On ne parle plus de ferme, mais d’exploitation, c’est tout dire ! Les exploitants ont l’œil rivé sur le compte d’exploitation, sur les cours des « produits ». Ils sont prisonniers d’un système économique qu’on leur a présenté comme libéral et qui n’est rien d’autre que de la dépendance vis à vis des banques.
Vendre
Une fois produites ces viandes bodybuildées, ces céréales dont le rendement est tributaire des pesticides, il faut les vendre et « équilibrer les comptes et se sortir un revenu » et là, notre « agriculture », première exportatrice il y a quelques années, se trouve confrontée à la concurrence internationale, au blocus décidé à l’encontre de la Russie, à la crise économique en France, aux habitudes de consommation qui se modifient et à la rapacité de la grande distribution.
Achetez Français, nous disent-ils, en oubliant parfois qu’eux-mêmes privilégient pour leurs investissements des produits fabriqués à l’étranger.
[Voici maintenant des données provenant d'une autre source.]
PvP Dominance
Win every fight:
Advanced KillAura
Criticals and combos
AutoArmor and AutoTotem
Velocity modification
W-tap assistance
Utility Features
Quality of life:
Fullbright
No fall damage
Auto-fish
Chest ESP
Une équation difficile à résoudre
Lorsqu’une entreprise ne vend plus ses produits parce que ceux qu’elle propose sont obsolescents ou ne sont plus conformes aux normes de sécurité, elle est condamnée à fermer ses portes avec la cohorte de licenciements et de drames individuels que cela provoque, à moins qu’elle ne s’adapte…
Une partie de la profession agricole fait aujourd’hui le pari d’une agriculture propre et des circuits courts et cela s’avère souvent gagnant. Cela passe par l’éducation du consommateur qui commence par celle des enfants dans les cantines scolaires et donc par un investissement politique des élus locaux. Cela passe également par une responsabilisation de la grande distribution, et là tout reste à faire. Enfin, la transformation, grande utilisatrice de viande importée par camions polluants entiers, d’Allemagne ou du Danemark, devra se poser également la question de savoir ce qu’elle produit et des marges qu’elle génère et là aussi la marche est haute.
Comme d’habitude, l’espoir viendra sans doute des consommateurs eux-mêmes et cela prendra du temps.
En conclusion, la profession agricole et ses syndicats doivent se poser les bonnes questions quitte à devoir abandonner le modèle actuel, polluant, ruineux et destructeur pour ceux qui vivent au quotidien les affres du « marché » de l’agriculture.
Les consommateurs seront sans doute très intéressés par des propositions qui pourraient être faites par des agriculteurs éclairés. Ils ne comprendraient pas par contre de devoir payer les réparations des exactions commises lors des manifestations et la quasi impunité de leurs auteurs contrairement aux syndicalistes ouvriers récemment condamnés à de la prison ferme.